GOAL: Can you recast the entries below as a Markdown table with the columns Row and Line, putting a row number in Row and each line in Line, and leaving out any blank lines?

========

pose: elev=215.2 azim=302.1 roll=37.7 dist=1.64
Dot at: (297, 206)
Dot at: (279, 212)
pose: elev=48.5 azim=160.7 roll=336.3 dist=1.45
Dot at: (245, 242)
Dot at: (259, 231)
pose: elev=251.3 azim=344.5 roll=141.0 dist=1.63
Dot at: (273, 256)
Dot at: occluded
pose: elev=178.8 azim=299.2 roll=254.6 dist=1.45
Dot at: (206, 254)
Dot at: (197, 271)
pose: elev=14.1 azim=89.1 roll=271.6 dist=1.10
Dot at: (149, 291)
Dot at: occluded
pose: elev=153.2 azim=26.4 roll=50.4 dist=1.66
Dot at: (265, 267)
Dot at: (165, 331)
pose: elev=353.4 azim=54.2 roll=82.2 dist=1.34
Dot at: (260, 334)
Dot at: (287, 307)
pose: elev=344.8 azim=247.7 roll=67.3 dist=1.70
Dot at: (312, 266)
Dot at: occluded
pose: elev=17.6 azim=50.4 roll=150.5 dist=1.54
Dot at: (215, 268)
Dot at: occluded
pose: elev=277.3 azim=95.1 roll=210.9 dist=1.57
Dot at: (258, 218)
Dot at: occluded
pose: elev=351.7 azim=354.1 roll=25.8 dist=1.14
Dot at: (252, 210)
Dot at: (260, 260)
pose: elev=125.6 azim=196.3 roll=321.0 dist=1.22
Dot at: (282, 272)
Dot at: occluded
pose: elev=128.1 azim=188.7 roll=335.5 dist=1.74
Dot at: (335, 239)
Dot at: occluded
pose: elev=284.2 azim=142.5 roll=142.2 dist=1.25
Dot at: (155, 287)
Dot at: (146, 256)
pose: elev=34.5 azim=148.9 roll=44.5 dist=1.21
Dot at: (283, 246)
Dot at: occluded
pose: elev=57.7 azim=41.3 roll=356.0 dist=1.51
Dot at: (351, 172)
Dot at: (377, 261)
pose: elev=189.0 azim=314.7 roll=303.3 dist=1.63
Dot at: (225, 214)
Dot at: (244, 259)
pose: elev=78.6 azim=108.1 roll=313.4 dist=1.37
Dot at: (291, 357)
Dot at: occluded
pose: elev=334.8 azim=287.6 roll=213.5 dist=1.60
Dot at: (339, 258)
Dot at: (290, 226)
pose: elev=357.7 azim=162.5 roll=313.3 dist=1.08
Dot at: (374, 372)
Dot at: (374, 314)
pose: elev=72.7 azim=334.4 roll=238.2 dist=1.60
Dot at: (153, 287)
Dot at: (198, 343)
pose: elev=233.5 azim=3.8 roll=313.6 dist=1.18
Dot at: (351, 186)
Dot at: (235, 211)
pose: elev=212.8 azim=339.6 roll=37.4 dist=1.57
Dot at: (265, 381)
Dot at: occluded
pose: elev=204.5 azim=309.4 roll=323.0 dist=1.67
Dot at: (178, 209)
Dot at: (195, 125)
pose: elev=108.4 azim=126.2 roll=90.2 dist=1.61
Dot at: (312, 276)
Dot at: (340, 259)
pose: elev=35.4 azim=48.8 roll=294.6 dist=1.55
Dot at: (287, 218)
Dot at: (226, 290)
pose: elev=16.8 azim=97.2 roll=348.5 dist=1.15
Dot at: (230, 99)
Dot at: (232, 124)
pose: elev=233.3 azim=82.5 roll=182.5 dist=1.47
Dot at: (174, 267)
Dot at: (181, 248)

========

RESPONSE TO THIS EXERCISE:
| Row | Line |
|---|---|
| 1 | pose: elev=215.2 azim=302.1 roll=37.7 dist=1.64 |
| 2 | Dot at: (297, 206) |
| 3 | Dot at: (279, 212) |
| 4 | pose: elev=48.5 azim=160.7 roll=336.3 dist=1.45 |
| 5 | Dot at: (245, 242) |
| 6 | Dot at: (259, 231) |
| 7 | pose: elev=251.3 azim=344.5 roll=141.0 dist=1.63 |
| 8 | Dot at: (273, 256) |
| 9 | Dot at: occluded |
| 10 | pose: elev=178.8 azim=299.2 roll=254.6 dist=1.45 |
| 11 | Dot at: (206, 254) |
| 12 | Dot at: (197, 271) |
| 13 | pose: elev=14.1 azim=89.1 roll=271.6 dist=1.10 |
| 14 | Dot at: (149, 291) |
| 15 | Dot at: occluded |
| 16 | pose: elev=153.2 azim=26.4 roll=50.4 dist=1.66 |
| 17 | Dot at: (265, 267) |
| 18 | Dot at: (165, 331) |
| 19 | pose: elev=353.4 azim=54.2 roll=82.2 dist=1.34 |
| 20 | Dot at: (260, 334) |
| 21 | Dot at: (287, 307) |
| 22 | pose: elev=344.8 azim=247.7 roll=67.3 dist=1.70 |
| 23 | Dot at: (312, 266) |
| 24 | Dot at: occluded |
| 25 | pose: elev=17.6 azim=50.4 roll=150.5 dist=1.54 |
| 26 | Dot at: (215, 268) |
| 27 | Dot at: occluded |
| 28 | pose: elev=277.3 azim=95.1 roll=210.9 dist=1.57 |
| 29 | Dot at: (258, 218) |
| 30 | Dot at: occluded |
| 31 | pose: elev=351.7 azim=354.1 roll=25.8 dist=1.14 |
| 32 | Dot at: (252, 210) |
| 33 | Dot at: (260, 260) |
| 34 | pose: elev=125.6 azim=196.3 roll=321.0 dist=1.22 |
| 35 | Dot at: (282, 272) |
| 36 | Dot at: occluded |
| 37 | pose: elev=128.1 azim=188.7 roll=335.5 dist=1.74 |
| 38 | Dot at: (335, 239) |
| 39 | Dot at: occluded |
| 40 | pose: elev=284.2 azim=142.5 roll=142.2 dist=1.25 |
| 41 | Dot at: (155, 287) |
| 42 | Dot at: (146, 256) |
| 43 | pose: elev=34.5 azim=148.9 roll=44.5 dist=1.21 |
| 44 | Dot at: (283, 246) |
| 45 | Dot at: occluded |
| 46 | pose: elev=57.7 azim=41.3 roll=356.0 dist=1.51 |
| 47 | Dot at: (351, 172) |
| 48 | Dot at: (377, 261) |
| 49 | pose: elev=189.0 azim=314.7 roll=303.3 dist=1.63 |
| 50 | Dot at: (225, 214) |
| 51 | Dot at: (244, 259) |
| 52 | pose: elev=78.6 azim=108.1 roll=313.4 dist=1.37 |
| 53 | Dot at: (291, 357) |
| 54 | Dot at: occluded |
| 55 | pose: elev=334.8 azim=287.6 roll=213.5 dist=1.60 |
| 56 | Dot at: (339, 258) |
| 57 | Dot at: (290, 226) |
| 58 | pose: elev=357.7 azim=162.5 roll=313.3 dist=1.08 |
| 59 | Dot at: (374, 372) |
| 60 | Dot at: (374, 314) |
| 61 | pose: elev=72.7 azim=334.4 roll=238.2 dist=1.60 |
| 62 | Dot at: (153, 287) |
| 63 | Dot at: (198, 343) |
| 64 | pose: elev=233.5 azim=3.8 roll=313.6 dist=1.18 |
| 65 | Dot at: (351, 186) |
| 66 | Dot at: (235, 211) |
| 67 | pose: elev=212.8 azim=339.6 roll=37.4 dist=1.57 |
| 68 | Dot at: (265, 381) |
| 69 | Dot at: occluded |
| 70 | pose: elev=204.5 azim=309.4 roll=323.0 dist=1.67 |
| 71 | Dot at: (178, 209) |
| 72 | Dot at: (195, 125) |
| 73 | pose: elev=108.4 azim=126.2 roll=90.2 dist=1.61 |
| 74 | Dot at: (312, 276) |
| 75 | Dot at: (340, 259) |
| 76 | pose: elev=35.4 azim=48.8 roll=294.6 dist=1.55 |
| 77 | Dot at: (287, 218) |
| 78 | Dot at: (226, 290) |
| 79 | pose: elev=16.8 azim=97.2 roll=348.5 dist=1.15 |
| 80 | Dot at: (230, 99) |
| 81 | Dot at: (232, 124) |
| 82 | pose: elev=233.3 azim=82.5 roll=182.5 dist=1.47 |
| 83 | Dot at: (174, 267) |
| 84 | Dot at: (181, 248) |